Aunt Josephine is still a "nurse maid." She rocks her great-great-great-grandchildren.
[Lucindy Lawrence Jurdon]
Interview with Lucindy Lawrence Jurdon
—Preston Klein, Lee County, Alabama
IT AIN'T DE SAME
Lucindy Lawrence Jurdon bustled feverishly about her tiny Lee County cabin when she learned her picture was "goin' to be tuk." She got out her old spinning wheel; sat down before it and beamed. Her daughter coming in from the field, exclaimed: "Ma, I done tol' you dis lady was comin' to see you; an' you wouldn't believe me."
After she had posed, she seated herself to tell about slavery days. Her oldest grandson was sick in the next room with pneumonia; the cabin was stuffy and bare.
Lucindy said:
"Honey, I was borned in Macon, Georgy, on de twenty-eighth day of some month or other; I can't 'member which.
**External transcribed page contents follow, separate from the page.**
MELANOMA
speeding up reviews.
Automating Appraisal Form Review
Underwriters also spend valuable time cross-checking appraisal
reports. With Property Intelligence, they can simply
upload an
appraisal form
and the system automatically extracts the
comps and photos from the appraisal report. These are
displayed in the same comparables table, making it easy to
But de year was 1858.
"My pappy an' mammy, Emanuel and Patsy Lawrence, come from Jasper County, Georgy. I had a sister named Jennie an' a brother named Phillip, but I was de oldest.
"Ol' Marster had 'bout three or four hundred acres on his plantation. His name was Marster LeRoy Lawrence, and he shorely was good to all us niggers. His daddy was Mr. Billy Lawrence; an' de marster had four chilluns.